PIC: PIC: Old Sparky," the decommissioned electric chair in which 361 prisoners were executed between 1924 and 1964, is ssen at the Texas Prison Museum in Huntsville, Texas. (AFP/Getty Images)
Tennessee on Thursday electrocuted a convicted murder who had been on death row for 36 years, in a case that renewed debate on use of the death penalty so long after a crime.
David Earl Miller, 61, was put to death at 7:25 pm (0125 GMT) at a high security prison in Nashville, authorities said, over the beating and stabbing death of a young woman with a mental disability.
It was the second use of an electric chair in the US in just over a month, after it had not been used since 2013.

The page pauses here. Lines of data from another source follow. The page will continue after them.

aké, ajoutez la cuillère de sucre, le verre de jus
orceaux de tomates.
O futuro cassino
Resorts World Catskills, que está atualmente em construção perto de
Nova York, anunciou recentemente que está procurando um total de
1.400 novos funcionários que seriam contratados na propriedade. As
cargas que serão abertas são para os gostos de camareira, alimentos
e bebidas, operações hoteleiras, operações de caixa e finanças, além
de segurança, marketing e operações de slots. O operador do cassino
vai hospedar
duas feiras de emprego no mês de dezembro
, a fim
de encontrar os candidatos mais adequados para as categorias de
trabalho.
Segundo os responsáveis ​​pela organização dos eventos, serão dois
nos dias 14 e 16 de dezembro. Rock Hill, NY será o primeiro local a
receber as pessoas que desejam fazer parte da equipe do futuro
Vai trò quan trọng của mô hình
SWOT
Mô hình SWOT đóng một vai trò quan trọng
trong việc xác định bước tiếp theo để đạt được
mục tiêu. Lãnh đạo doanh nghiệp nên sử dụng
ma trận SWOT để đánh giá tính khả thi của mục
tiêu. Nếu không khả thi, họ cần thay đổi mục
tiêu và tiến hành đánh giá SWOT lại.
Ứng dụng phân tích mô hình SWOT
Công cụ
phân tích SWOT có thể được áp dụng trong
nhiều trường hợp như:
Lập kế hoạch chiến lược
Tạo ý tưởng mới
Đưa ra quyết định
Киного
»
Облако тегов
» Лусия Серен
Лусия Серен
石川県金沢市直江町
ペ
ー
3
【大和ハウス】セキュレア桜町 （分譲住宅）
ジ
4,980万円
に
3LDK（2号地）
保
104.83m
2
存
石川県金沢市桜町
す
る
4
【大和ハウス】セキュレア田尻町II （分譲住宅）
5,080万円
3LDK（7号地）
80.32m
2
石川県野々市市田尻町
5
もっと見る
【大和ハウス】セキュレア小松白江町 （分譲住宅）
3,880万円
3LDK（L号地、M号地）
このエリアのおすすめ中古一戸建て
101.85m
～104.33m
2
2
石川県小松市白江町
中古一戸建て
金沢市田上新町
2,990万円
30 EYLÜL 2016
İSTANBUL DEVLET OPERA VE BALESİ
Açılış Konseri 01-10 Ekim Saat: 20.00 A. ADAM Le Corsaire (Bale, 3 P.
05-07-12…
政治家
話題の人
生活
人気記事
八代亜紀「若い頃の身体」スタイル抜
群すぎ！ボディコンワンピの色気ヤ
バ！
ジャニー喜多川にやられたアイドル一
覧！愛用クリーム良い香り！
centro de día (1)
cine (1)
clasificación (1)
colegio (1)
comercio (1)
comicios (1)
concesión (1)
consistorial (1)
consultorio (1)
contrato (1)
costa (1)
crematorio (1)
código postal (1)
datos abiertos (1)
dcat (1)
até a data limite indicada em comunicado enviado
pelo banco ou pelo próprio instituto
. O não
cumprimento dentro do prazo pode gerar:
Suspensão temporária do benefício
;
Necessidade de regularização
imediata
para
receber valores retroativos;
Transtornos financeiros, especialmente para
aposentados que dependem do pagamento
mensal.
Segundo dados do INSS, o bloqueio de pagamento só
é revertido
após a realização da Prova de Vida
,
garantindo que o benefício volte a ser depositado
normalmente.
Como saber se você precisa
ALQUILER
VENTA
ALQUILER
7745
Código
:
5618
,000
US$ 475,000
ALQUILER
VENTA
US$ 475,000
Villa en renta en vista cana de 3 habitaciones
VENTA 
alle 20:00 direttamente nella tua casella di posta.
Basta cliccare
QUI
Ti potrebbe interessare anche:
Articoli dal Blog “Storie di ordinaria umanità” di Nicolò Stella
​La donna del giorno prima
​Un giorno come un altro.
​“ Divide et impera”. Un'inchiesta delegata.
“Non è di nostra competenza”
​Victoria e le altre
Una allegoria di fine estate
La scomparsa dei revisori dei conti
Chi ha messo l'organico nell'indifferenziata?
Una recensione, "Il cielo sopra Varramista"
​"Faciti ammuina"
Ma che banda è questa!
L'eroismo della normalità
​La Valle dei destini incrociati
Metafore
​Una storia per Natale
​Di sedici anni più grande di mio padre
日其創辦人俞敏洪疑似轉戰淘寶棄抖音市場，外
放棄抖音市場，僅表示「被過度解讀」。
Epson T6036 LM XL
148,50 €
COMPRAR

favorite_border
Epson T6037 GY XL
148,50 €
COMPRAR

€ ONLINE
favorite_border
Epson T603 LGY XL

Miller was physically and sexually abused as a child and living as a drifter in the early 1980s when a Tennessee pastor gave him shelter in exchange for sex.
Miller was on death row for 36 years
Described by a psychologist as a man consumed with rage, Miller exploded on May 20, 1981 while on a date with 23-year-old Lee Standifer.
Miller was convicted of beating and stabbing Standifer to death and leaving the body in a wooded area near the pastor's home.
Miller was sentenced to death in 1982 and again in 1987 after the state supreme court ordered another trial. Over the years, Miller filed other appeals, but they were all rejected.
Miller won some time after capital punishment in Tennessee was suspended because of controversy over the chemicals used in lethal injections.
But the state recently resumed executions and had put two men to death this year before him.
The US Supreme Court declined to grants a last-minute stay of execution.
His time on death row was close to the 40 years endured by Gary Alvord, who died of natural causes in 2013 in Florida.
Miller's execution was the second use of an electric chair in the US in just over a month
The average span between sentencing and execution is 15.5 years, according to the Death Penalty Information Center.
The group says these long delays are bad for tax payers and hard on relatives of murder victims and on death row inmates themselves.
Lee Standifer's mother, Helen Standifer, told the newspaper The Tennessean that she would not be on hand to watch Miller die.
"It's taken so long, and I just want it to be finished," she said.